Reproduce the lines of the data below word for word, starting at the line that has "2026-08-06 03:59:19 +0000" and stopping after the line that has "Разверните картинку горизонтально".

*** Supplied data ***

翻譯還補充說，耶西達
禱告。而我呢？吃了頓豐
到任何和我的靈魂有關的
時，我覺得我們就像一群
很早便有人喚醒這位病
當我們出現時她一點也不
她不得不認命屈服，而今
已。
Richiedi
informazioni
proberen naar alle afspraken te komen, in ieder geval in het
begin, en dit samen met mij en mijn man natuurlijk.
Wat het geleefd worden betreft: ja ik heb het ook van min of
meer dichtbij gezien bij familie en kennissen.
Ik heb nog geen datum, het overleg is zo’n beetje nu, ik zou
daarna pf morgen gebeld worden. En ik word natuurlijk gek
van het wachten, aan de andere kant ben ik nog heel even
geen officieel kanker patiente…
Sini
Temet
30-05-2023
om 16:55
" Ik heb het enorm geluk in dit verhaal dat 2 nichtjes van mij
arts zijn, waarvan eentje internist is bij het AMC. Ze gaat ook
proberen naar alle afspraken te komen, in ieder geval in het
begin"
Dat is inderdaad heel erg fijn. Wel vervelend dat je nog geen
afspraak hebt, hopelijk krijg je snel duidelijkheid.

*** End of Supplied data ***
*** Supplied data ***

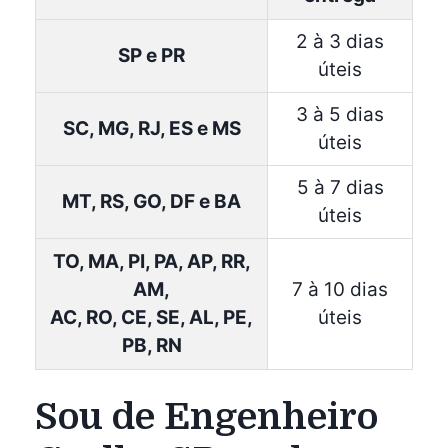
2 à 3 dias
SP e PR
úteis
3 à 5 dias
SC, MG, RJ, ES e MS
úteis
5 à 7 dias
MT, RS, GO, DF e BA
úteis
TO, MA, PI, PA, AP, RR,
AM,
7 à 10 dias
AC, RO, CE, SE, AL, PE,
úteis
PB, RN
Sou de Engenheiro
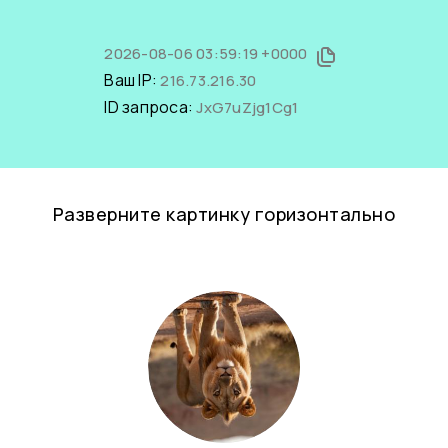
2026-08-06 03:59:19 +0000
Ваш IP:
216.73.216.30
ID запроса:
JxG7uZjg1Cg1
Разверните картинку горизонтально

*** End of Supplied data ***

§ Output:
2026-08-06 03:59:19 +0000
Ваш IP:
216.73.216.30
ID запроса:
JxG7uZjg1Cg1
Разверните картинку горизонтально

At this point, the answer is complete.